The concept of savings is to keep aside some amount for the future security. The pension plans are the typical examples of savings as people save for their retirement. Saving can be in personal level, corporate level or even in the national level. However, the concept of savings may vary between personal saving, corporate saving and the national saving.
The personal savings of an individual can be obtained by deducting the personal expenditure from the disposable income of an individual. On the other hand, the corporate saving may be defined as the profits earned minus tax payments and dividend while the national saving may be referred as the government budget surplus.
Often people may need to go for taking loans for various purposes. Debt refers to the loan that a creditor grants to a borrower against the expectation of repayment along with some interest. But too many loans may make things difficult for the borrower. Individuals may be under the burden of many loan payments and this burden may be unmanageable by the borrowers.

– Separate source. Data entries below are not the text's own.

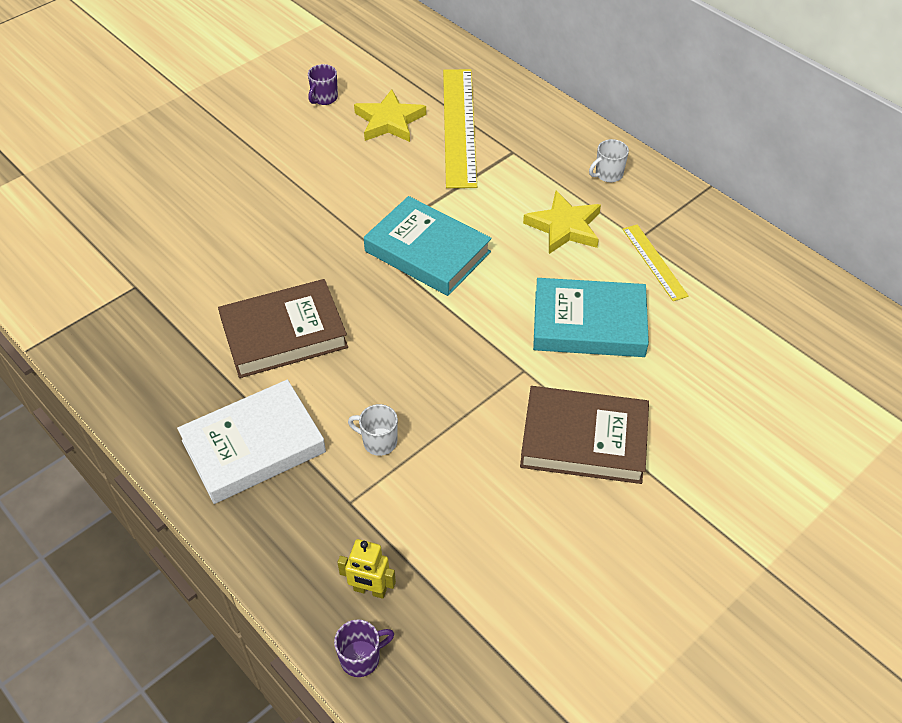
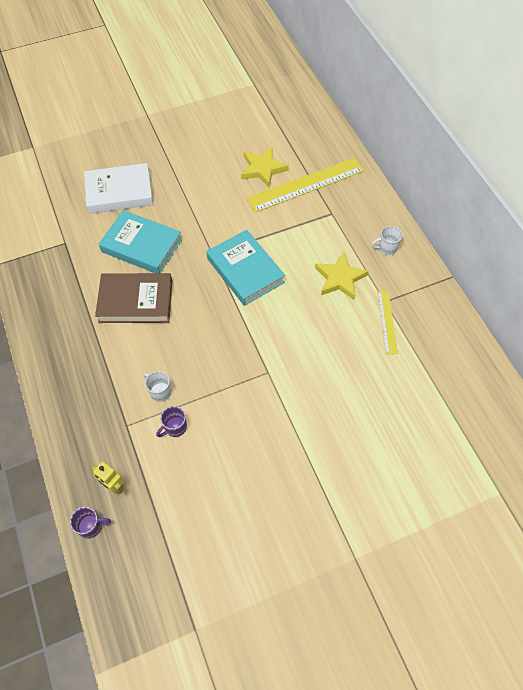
camera: 20 degrees right, 10 degrees up
(253, 446) = (88, 370): white book -> white book (119, 192)
(324, 98) = (229, 141): purple mug -> purple mug (175, 427)
(459, 126) = (306, 185): yellow ruler -> yellow ruler turned 45 degrees clockwise
(584, 440) = (283, 432): brown book -> none
(589, 324) = (323, 353): turquoise book -> turquoise book (141, 246)

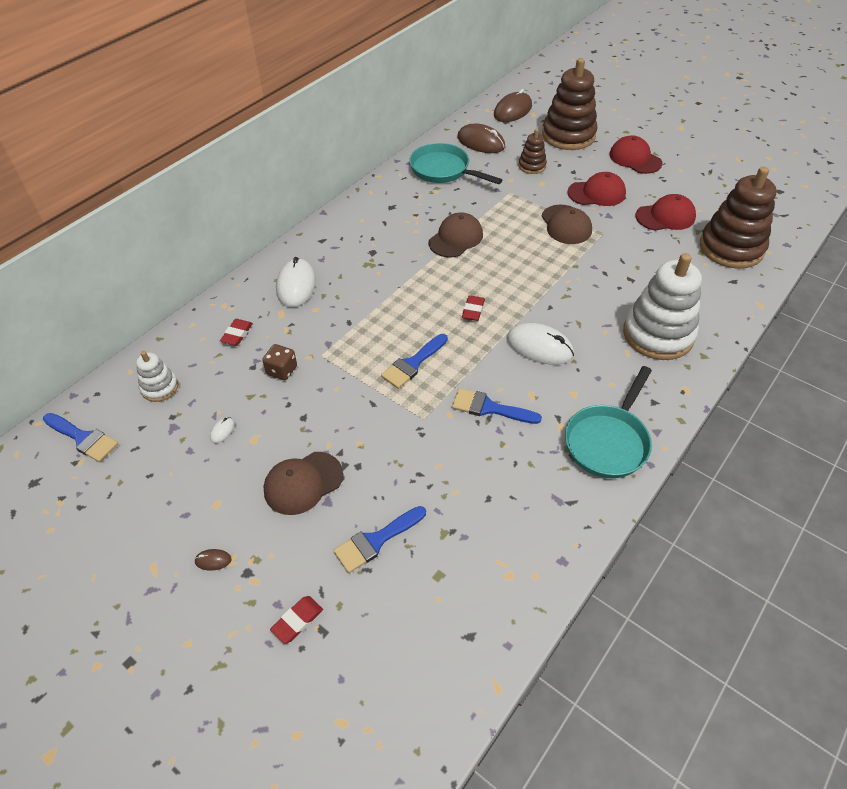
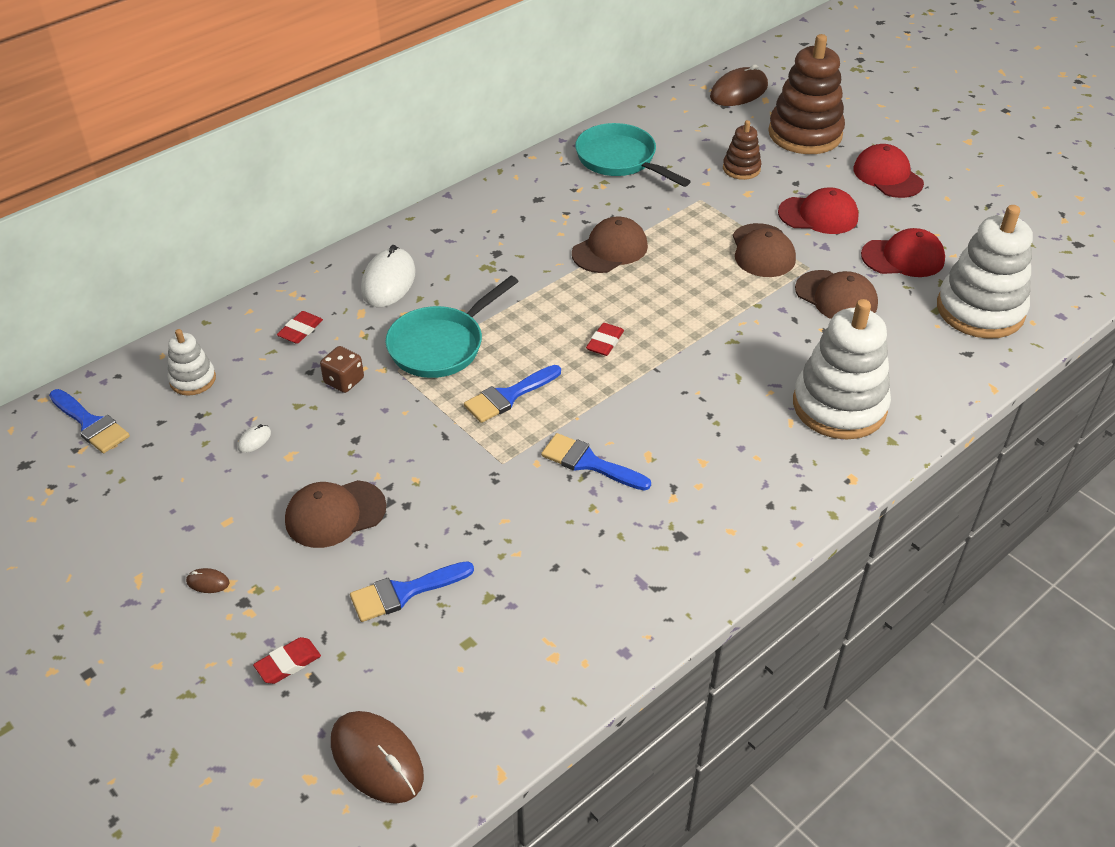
camera: 10 degrees right, 5 degrees down
(481, 142) = (682, 129): brown mouse -> brown mouse (377, 759)
(539, 347) = (677, 399): white mouse -> none
(608, 441) = (728, 525): turquoise pan -> turquoise pan (441, 345)
(629, 252) = (836, 297): none -> brown cap
(731, 248) = (980, 310): brown stacking toy -> white stacking toy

The debt management is a plan that is offered by the professional debt managers and it deals with the way to handle the burden of numerous debts. The financial institutes offer a number of debt management plans for the borrowers to meet their requirements. Some of the most common debt management programs are - debt consolidation programs, debt counseling programs and debt settlement programs.
The debt counseling programs include the debt managers to advise the borrowers on the various ways to deal with the debts. Debt consolidation program involves the consolidation of all the loans into a single loan and the borrower needs to pay a single loan installment in stead of a number of installments. Under the debt settlement program, the borrowers negotiate with the lender company to settle on an amount that is less than the actual loan amount.